What the task asks: Each line below needs to be printed again exactly.

---------- Materials provided

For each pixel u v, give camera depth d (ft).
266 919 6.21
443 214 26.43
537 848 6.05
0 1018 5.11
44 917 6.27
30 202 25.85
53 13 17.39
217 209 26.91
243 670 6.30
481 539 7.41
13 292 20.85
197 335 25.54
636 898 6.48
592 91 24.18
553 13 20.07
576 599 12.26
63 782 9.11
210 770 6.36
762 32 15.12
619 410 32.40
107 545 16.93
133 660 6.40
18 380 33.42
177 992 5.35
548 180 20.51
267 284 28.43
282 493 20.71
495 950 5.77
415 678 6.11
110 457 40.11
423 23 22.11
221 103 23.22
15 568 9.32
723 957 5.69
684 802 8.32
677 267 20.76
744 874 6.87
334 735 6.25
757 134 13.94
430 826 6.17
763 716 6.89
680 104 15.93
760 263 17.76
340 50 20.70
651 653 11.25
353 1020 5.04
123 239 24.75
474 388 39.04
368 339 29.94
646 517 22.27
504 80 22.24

--------------------

The completed task:
For each pixel u v, give camera depth d (ft).
266 919 6.21
443 214 26.43
537 848 6.05
0 1018 5.11
44 917 6.27
30 202 25.85
53 13 17.39
217 209 26.91
243 670 6.30
481 539 7.41
13 292 20.85
197 335 25.54
636 898 6.48
592 91 24.18
553 13 20.07
576 599 12.26
63 782 9.11
210 770 6.36
762 32 15.12
619 410 32.40
107 545 16.93
133 660 6.40
18 380 33.42
177 992 5.35
548 180 20.51
267 284 28.43
282 493 20.71
495 950 5.77
415 678 6.11
110 457 40.11
423 23 22.11
221 103 23.22
15 568 9.32
723 957 5.69
684 802 8.32
677 267 20.76
744 874 6.87
334 735 6.25
757 134 13.94
430 826 6.17
763 716 6.89
680 104 15.93
760 263 17.76
340 50 20.70
651 653 11.25
353 1020 5.04
123 239 24.75
474 388 39.04
368 339 29.94
646 517 22.27
504 80 22.24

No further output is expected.